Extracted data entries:
--*--

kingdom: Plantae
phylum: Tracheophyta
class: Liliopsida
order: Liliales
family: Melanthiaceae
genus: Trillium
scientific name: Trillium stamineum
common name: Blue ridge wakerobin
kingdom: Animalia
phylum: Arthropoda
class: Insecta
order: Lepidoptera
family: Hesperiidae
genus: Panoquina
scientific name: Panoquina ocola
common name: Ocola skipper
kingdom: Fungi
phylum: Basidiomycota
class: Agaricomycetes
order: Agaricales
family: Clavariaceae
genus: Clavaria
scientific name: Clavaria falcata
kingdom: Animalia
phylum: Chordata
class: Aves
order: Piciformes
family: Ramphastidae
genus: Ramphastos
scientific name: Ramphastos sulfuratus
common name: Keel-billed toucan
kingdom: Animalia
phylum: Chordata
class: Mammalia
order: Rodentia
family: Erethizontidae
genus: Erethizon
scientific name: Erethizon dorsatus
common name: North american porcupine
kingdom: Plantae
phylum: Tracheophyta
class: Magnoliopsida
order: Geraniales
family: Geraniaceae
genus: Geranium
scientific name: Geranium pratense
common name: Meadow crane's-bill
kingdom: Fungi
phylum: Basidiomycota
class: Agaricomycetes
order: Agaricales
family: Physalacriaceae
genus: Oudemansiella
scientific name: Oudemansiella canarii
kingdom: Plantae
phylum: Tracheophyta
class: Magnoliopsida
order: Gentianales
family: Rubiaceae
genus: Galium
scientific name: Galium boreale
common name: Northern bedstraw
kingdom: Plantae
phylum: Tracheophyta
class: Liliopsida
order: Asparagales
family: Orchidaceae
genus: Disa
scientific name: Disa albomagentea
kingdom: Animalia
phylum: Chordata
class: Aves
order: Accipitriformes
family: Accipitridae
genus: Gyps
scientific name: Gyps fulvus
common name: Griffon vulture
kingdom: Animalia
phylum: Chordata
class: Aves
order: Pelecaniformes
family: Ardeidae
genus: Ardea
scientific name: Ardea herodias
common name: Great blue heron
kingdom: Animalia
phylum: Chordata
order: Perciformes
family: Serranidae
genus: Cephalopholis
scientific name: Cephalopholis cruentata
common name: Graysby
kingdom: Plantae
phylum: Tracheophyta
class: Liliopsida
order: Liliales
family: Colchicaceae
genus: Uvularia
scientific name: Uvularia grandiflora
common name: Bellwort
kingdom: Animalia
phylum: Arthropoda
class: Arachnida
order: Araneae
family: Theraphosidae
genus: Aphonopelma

--*--

Given problem: Output every line of the data above as a Markdown table with two columns, Row and Line. Number the rows in order and skip any blank lines.

Completed task:
| Row | Line |
|---|---|
| 1 | kingdom: Plantae |
| 2 | phylum: Tracheophyta |
| 3 | class: Liliopsida |
| 4 | order: Liliales |
| 5 | family: Melanthiaceae |
| 6 | genus: Trillium |
| 7 | scientific name: Trillium stamineum |
| 8 | common name: Blue ridge wakerobin |
| 9 | kingdom: Animalia |
| 10 | phylum: Arthropoda |
| 11 | class: Insecta |
| 12 | order: Lepidoptera |
| 13 | family: Hesperiidae |
| 14 | genus: Panoquina |
| 15 | scientific name: Panoquina ocola |
| 16 | common name: Ocola skipper |
| 17 | kingdom: Fungi |
| 18 | phylum: Basidiomycota |
| 19 | class: Agaricomycetes |
| 20 | order: Agaricales |
| 21 | family: Clavariaceae |
| 22 | genus: Clavaria |
| 23 | scientific name: Clavaria falcata |
| 24 | kingdom: Animalia |
| 25 | phylum: Chordata |
| 26 | class: Aves |
| 27 | order: Piciformes |
| 28 | family: Ramphastidae |
| 29 | genus: Ramphastos |
| 30 | scientific name: Ramphastos sulfuratus |
| 31 | common name: Keel-billed toucan |
| 32 | kingdom: Animalia |
| 33 | phylum: Chordata |
| 34 | class: Mammalia |
| 35 | order: Rodentia |
| 36 | family: Erethizontidae |
| 37 | genus: Erethizon |
| 38 | scientific name: Erethizon dorsatus |
| 39 | common name: North american porcupine |
| 40 | kingdom: Plantae |
| 41 | phylum: Tracheophyta |
| 42 | class: Magnoliopsida |
| 43 | order: Geraniales |
| 44 | family: Geraniaceae |
| 45 | genus: Geranium |
| 46 | scientific name: Geranium pratense |
| 47 | common name: Meadow crane's-bill |
| 48 | kingdom: Fungi |
| 49 | phylum: Basidiomycota |
| 50 | class: Agaricomycetes |
| 51 | order: Agaricales |
| 52 | family: Physalacriaceae |
| 53 | genus: Oudemansiella |
| 54 | scientific name: Oudemansiella canarii |
| 55 | kingdom: Plantae |
| 56 | phylum: Tracheophyta |
| 57 | class: Magnoliopsida |
| 58 | order: Gentianales |
| 59 | family: Rubiaceae |
| 60 | genus: Galium |
| 61 | scientific name: Galium boreale |
| 62 | common name: Northern bedstraw |
| 63 | kingdom: Plantae |
| 64 | phylum: Tracheophyta |
| 65 | class: Liliopsida |
| 66 | order: Asparagales |
| 67 | family: Orchidaceae |
| 68 | genus: Disa |
| 69 | scientific name: Disa albomagentea |
| 70 | kingdom: Animalia |
| 71 | phylum: Chordata |
| 72 | class: Aves |
| 73 | order: Accipitriformes |
| 74 | family: Accipitridae |
| 75 | genus: Gyps |
| 76 | scientific name: Gyps fulvus |
| 77 | common name: Griffon vulture |
| 78 | kingdom: Animalia |
| 79 | phylum: Chordata |
| 80 | class: Aves |
| 81 | order: Pelecaniformes |
| 82 | family: Ardeidae |
| 83 | genus: Ardea |
| 84 | scientific name: Ardea herodias |
| 85 | common name: Great blue heron |
| 86 | kingdom: Animalia |
| 87 | phylum: Chordata |
| 88 | order: Perciformes |
| 89 | family: Serranidae |
| 90 | genus: Cephalopholis |
| 91 | scientific name: Cephalopholis cruentata |
| 92 | common name: Graysby |
| 93 | kingdom: Plantae |
| 94 | phylum: Tracheophyta |
| 95 | class: Liliopsida |
| 96 | order: Liliales |
| 97 | family: Colchicaceae |
| 98 | genus: Uvularia |
| 99 | scientific name: Uvularia grandiflora |
| 100 | common name: Bellwort |
| 101 | kingdom: Animalia |
| 102 | phylum: Arthropoda |
| 103 | class: Arachnida |
| 104 | order: Araneae |
| 105 | family: Theraphosidae |
| 106 | genus: Aphonopelma |